• REQUIRED ACTIONS:
**a)** In the passage on China's economic reach, whose work was the figure in Martin Wolf's column based on?
**b)** Please extend the passage on China's economic reach, starting right after its final sentence.

• READING PASSAGE:
● ● ● ● ● ● ●

Reach out and touch someone

In 1820, the Chinese economy was - relatively - big.  Martin Wolf illustrated a column on Europe Tuesday with this figure, based on the work of Angus Maddison:

Proportions_of_the_world_economy

(Look who else is up there in 1700 and 1820).  But what happened inside it didn't have much of an impact outside.

Not so anymore.  When did it really come home to FT journalist James Kynge that China Shakes the World :

...in the several weeks beginning in mid-February 2004, when, slowly at first but with mounting velocity, manhole covers started to disappear from roads and pavements around the world.

● ● ● ● ● ● ●

Photographed scenes with lens parameters
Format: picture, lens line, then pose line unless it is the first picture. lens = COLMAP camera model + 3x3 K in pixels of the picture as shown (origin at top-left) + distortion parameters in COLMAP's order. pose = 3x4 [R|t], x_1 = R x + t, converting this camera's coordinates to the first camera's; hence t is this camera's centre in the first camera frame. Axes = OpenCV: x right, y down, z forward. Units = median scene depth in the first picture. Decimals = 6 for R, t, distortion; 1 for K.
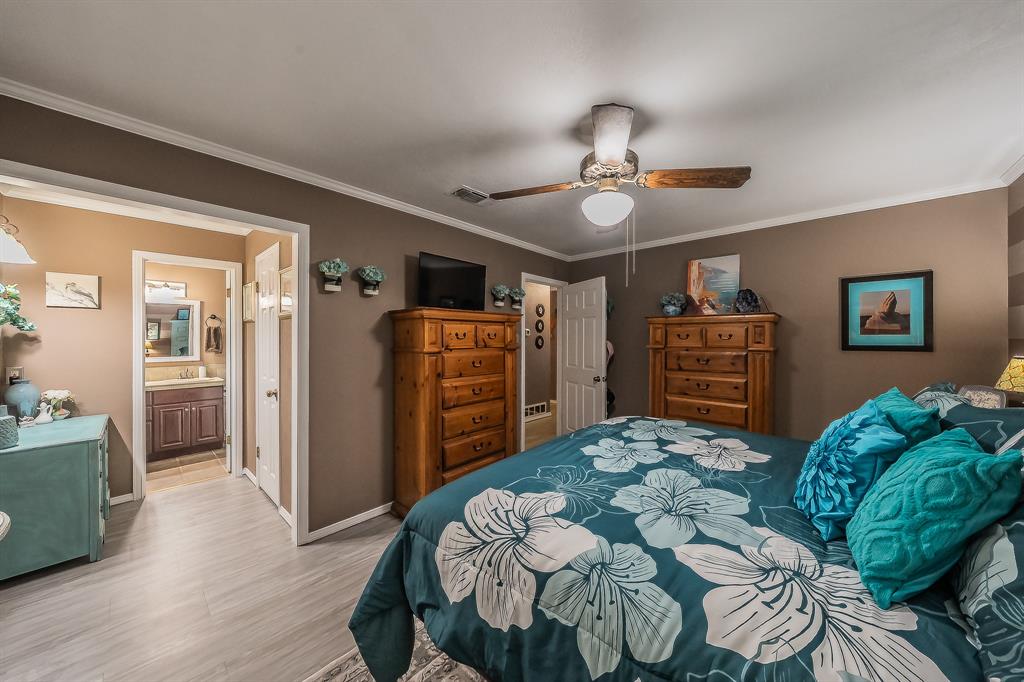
lens RADIAL K [[349.4, 0, 510.2], [0, 349.4, 338.1], [0, 0, 1]] dist [0.000321, 0.000026]
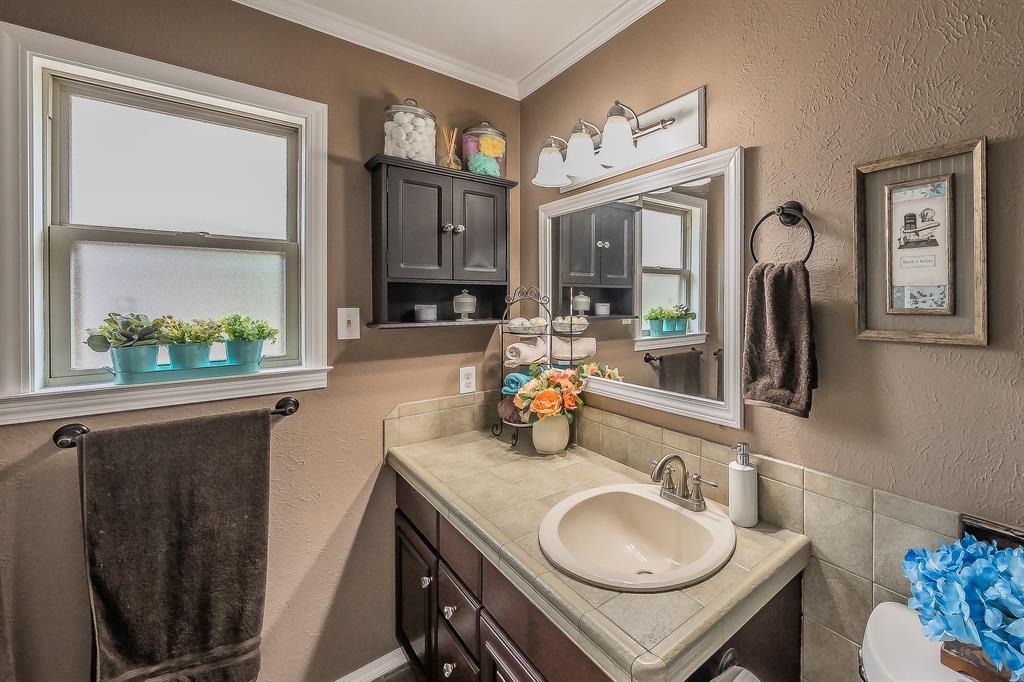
lens RADIAL K [[417.5, 0, 566.0], [0, 417.5, 302.5], [0, 0, 1]] dist [-0.000296, -0.000016]
pose [[-0.140040, 0.002321, -0.990143, -0.999629], [0.006022, 0.999981, 0.001492, -0.023386], [0.990127, -0.005754, -0.140052, 1.485396]]
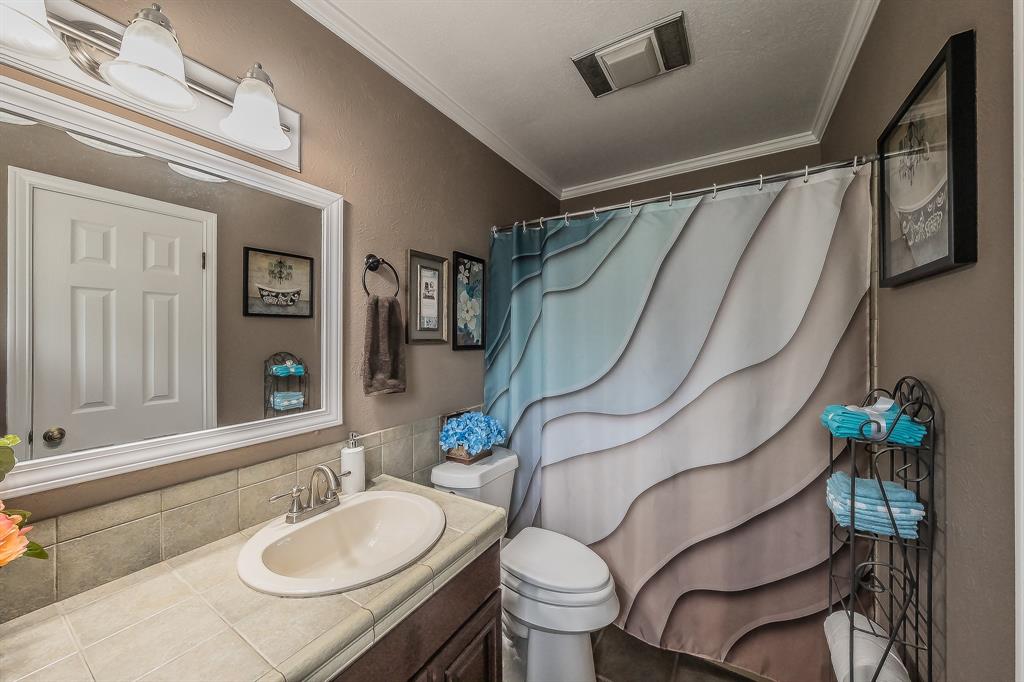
lens RADIAL K [[383.9, 0, 515.1], [0, 383.9, 343.9], [0, 0, 1]] dist [0.000671, 0.000047]
pose [[0.976934, -0.009691, 0.213321, -1.312662], [0.005583, 0.999787, 0.019847, -0.003729], [-0.213468, -0.018198, 0.976780, 1.106846]]
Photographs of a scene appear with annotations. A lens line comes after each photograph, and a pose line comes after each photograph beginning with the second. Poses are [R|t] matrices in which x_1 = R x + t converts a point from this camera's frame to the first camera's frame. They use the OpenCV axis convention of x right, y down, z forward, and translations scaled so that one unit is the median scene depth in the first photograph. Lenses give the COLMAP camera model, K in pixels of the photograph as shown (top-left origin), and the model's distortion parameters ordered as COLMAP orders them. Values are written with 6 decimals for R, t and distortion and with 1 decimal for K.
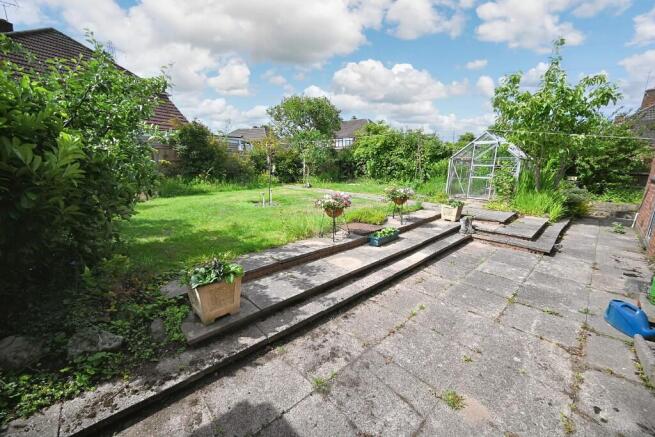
lens RADIAL K [[258.1, 0, 324.9], [0, 258.1, 219.6], [0, 0, 1]] dist [-0.007371, 0.000516]
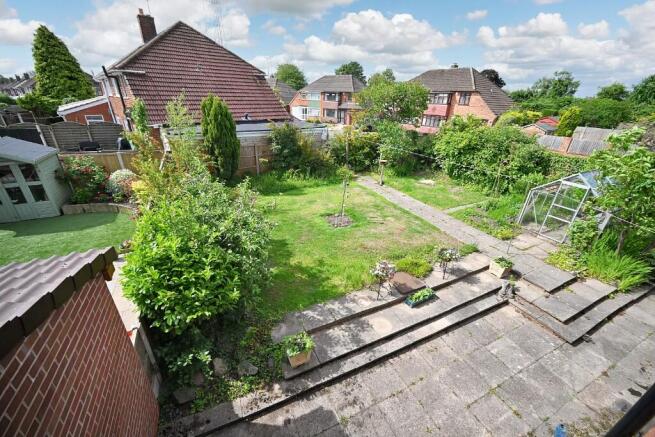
lens RADIAL K [[258.1, 0, 324.8], [0, 258.1, 219.3], [0, 0, 1]] dist [-0.007371, 0.000516]
pose [[0.951570, 0.152023, -0.267214, 0.052329], [-0.088620, 0.967926, 0.235087, -0.494323], [0.294382, -0.200021, 0.934522, -0.229141]]
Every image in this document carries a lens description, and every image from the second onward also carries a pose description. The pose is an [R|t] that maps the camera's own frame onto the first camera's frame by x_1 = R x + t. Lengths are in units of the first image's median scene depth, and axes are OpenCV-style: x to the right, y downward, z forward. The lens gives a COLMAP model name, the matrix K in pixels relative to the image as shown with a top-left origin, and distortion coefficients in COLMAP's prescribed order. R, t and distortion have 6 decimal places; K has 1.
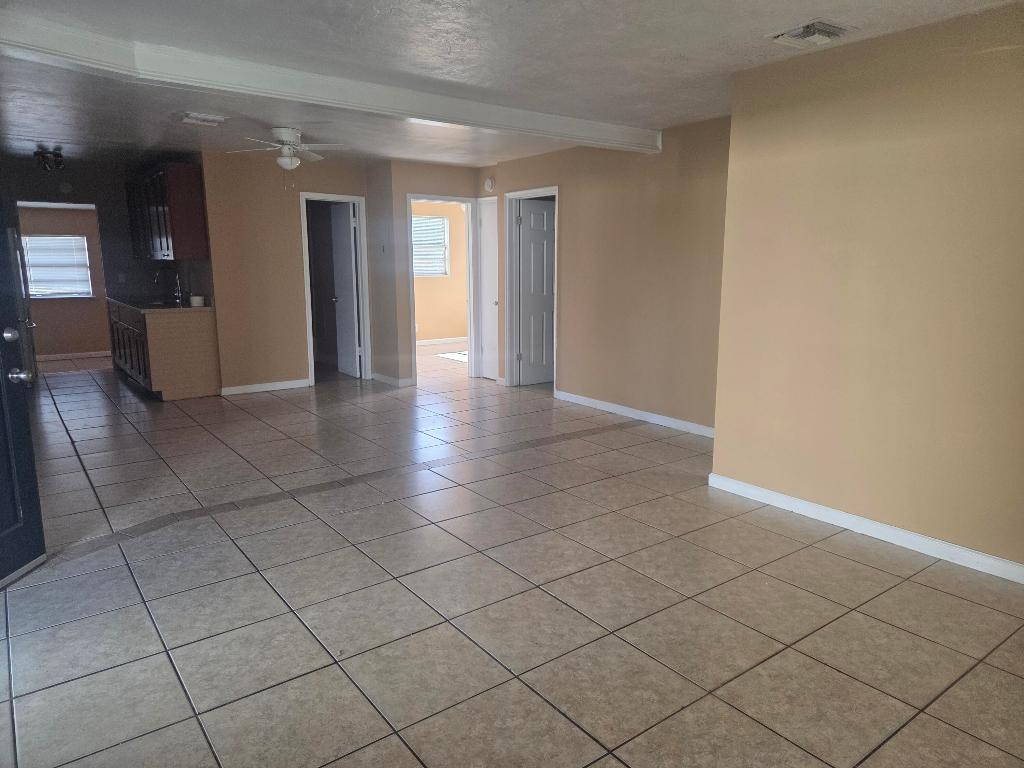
lens RADIAL K [[688.1, 0, 511.2], [0, 688.1, 384.0], [0, 0, 1]] dist [0.043983, -0.005670]
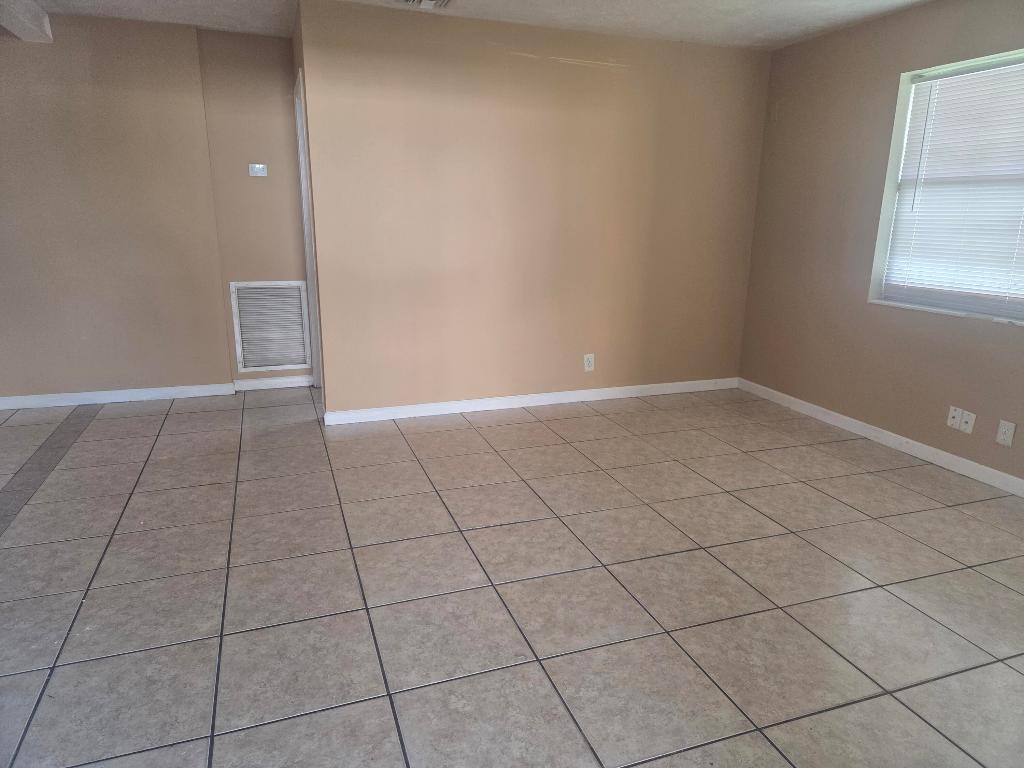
lens RADIAL K [[688.1, 0, 534.2], [0, 688.1, 390.4], [0, 0, 1]] dist [0.043983, -0.005670]
pose [[0.279304, -0.240626, 0.929563, -0.749034], [0.160769, 0.966144, 0.201790, -0.076464], [-0.946648, 0.093085, 0.308533, 0.543418]]
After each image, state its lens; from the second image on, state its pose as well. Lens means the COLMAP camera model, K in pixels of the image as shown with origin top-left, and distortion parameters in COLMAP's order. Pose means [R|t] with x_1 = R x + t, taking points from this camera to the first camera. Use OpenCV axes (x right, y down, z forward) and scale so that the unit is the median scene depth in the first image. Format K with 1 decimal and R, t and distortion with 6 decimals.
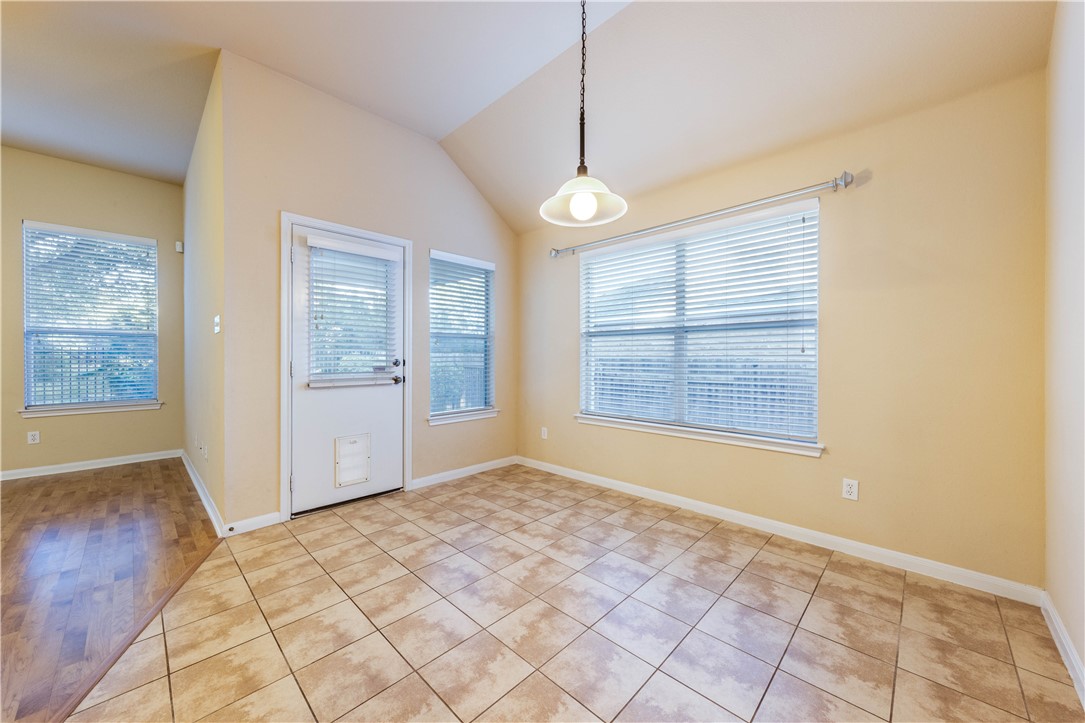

● ● ● ● ● ● ●

• ANSWER LIST:
**a)** Angus Maddison

**b)**
As Chinese demand drove up the price of scrap metal to record levels, thieves almost everywhere had the same idea.  As darkness fell, they levered up the iron covers and sold them to local merchants, who cut them up and loaded them onto ships to China.  The first displacements were felt in Taiwan, the island just off China's southeast coast.  The next were in other neighbors such as Mongolia and Kyrgyzstan.  Soon the gravitational pull of a resurgent "Middle Kingdom" (or Zhongguo, the Mandarin name for China) was reaching the farthest places.  Whereever the sun set, pilferers worked to satisfy China's hunger.  More than 150 covers disappeared during one month in Chicago.  Scotland's "great drain robbery" saw more than a hundred vanish in a few days.  From Montreal to Kuala Lumpur, unsuspecting pedestrians stumbled into holes.